• [To do]: Each line in the entries below that holds the string "changes" must be copied.

• [Source information]:
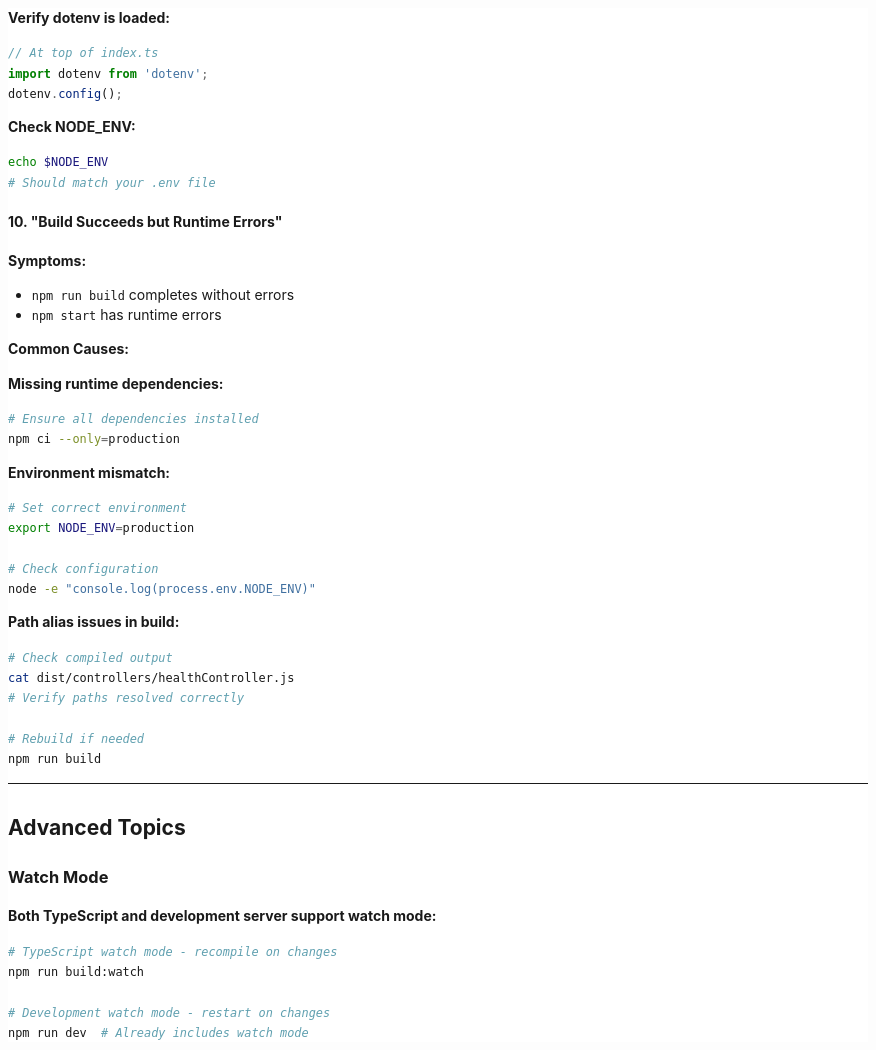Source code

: **Verify dotenv is loaded:**
```typescript
// At top of index.ts
import dotenv from 'dotenv';
dotenv.config();
```

**Check NODE_ENV:**
```bash
echo $NODE_ENV
# Should match your .env file
```

#### 10. "Build Succeeds but Runtime Errors"

**Symptoms:**
- `npm run build` completes without errors
- `npm start` has runtime errors

**Common Causes:**

**Missing runtime dependencies:**
```bash
# Ensure all dependencies installed
npm ci --only=production
```

**Environment mismatch:**
```bash
# Set correct environment
export NODE_ENV=production

# Check configuration
node -e "console.log(process.env.NODE_ENV)"
```

**Path alias issues in build:**
```bash
# Check compiled output
cat dist/controllers/healthController.js
# Verify paths resolved correctly

# Rebuild if needed
npm run build
```

---

## Advanced Topics

### Watch Mode

**Both TypeScript and development server support watch mode:**

```bash
# TypeScript watch mode - recompile on changes
npm run build:watch

# Development watch mode - restart on changes
npm run dev  # Already includes watch mode
```
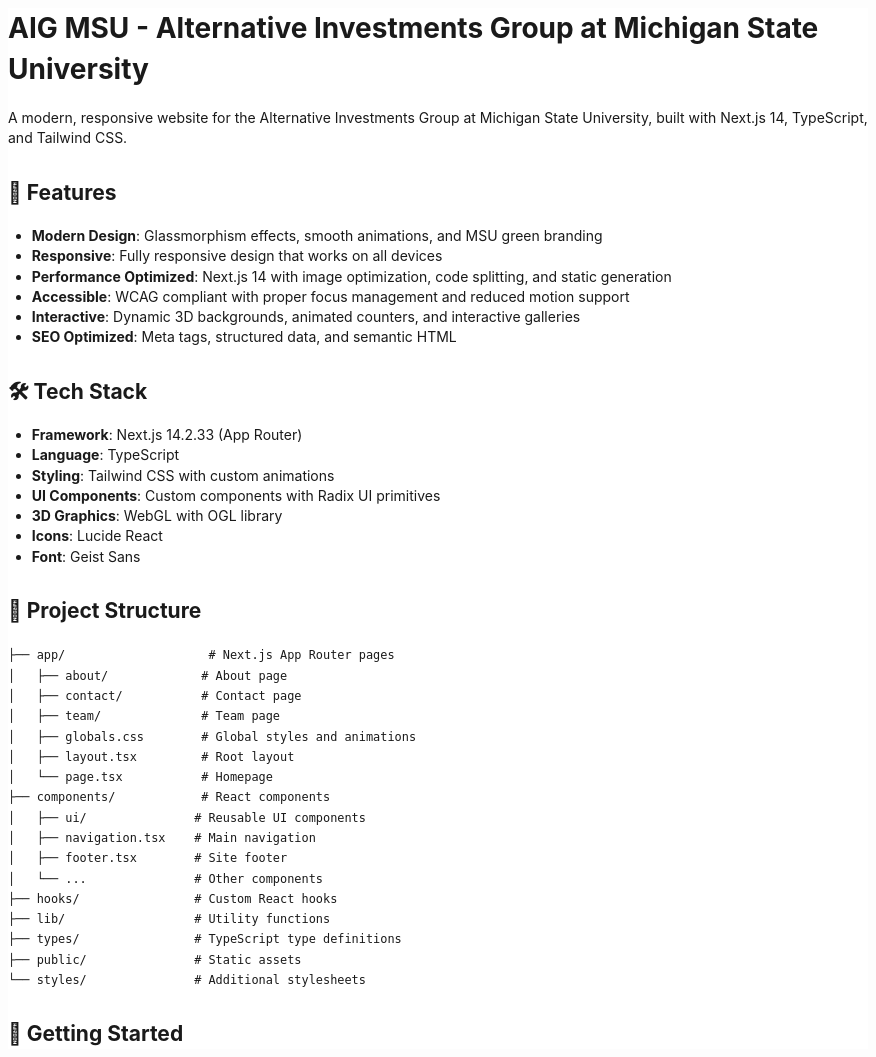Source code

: # AIG MSU - Alternative Investments Group at Michigan State University

A modern, responsive website for the Alternative Investments Group at Michigan State University, built with Next.js 14, TypeScript, and Tailwind CSS.

## 🚀 Features

- **Modern Design**: Glassmorphism effects, smooth animations, and MSU green branding
- **Responsive**: Fully responsive design that works on all devices
- **Performance Optimized**: Next.js 14 with image optimization, code splitting, and static generation
- **Accessible**: WCAG compliant with proper focus management and reduced motion support
- **Interactive**: Dynamic 3D backgrounds, animated counters, and interactive galleries
- **SEO Optimized**: Meta tags, structured data, and semantic HTML

## 🛠️ Tech Stack

- **Framework**: Next.js 14.2.33 (App Router)
- **Language**: TypeScript
- **Styling**: Tailwind CSS with custom animations
- **UI Components**: Custom components with Radix UI primitives
- **3D Graphics**: WebGL with OGL library
- **Icons**: Lucide React
- **Font**: Geist Sans

## 📁 Project Structure

```
├── app/                    # Next.js App Router pages
│   ├── about/             # About page
│   ├── contact/           # Contact page
│   ├── team/              # Team page
│   ├── globals.css        # Global styles and animations
│   ├── layout.tsx         # Root layout
│   └── page.tsx           # Homepage
├── components/            # React components
│   ├── ui/               # Reusable UI components
│   ├── navigation.tsx    # Main navigation
│   ├── footer.tsx        # Site footer
│   └── ...               # Other components
├── hooks/                # Custom React hooks
├── lib/                  # Utility functions
├── types/                # TypeScript type definitions
├── public/               # Static assets
└── styles/               # Additional stylesheets
```

## 🚀 Getting Started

• [Task response]:
# TypeScript watch mode - recompile on changes
# Development watch mode - restart on changes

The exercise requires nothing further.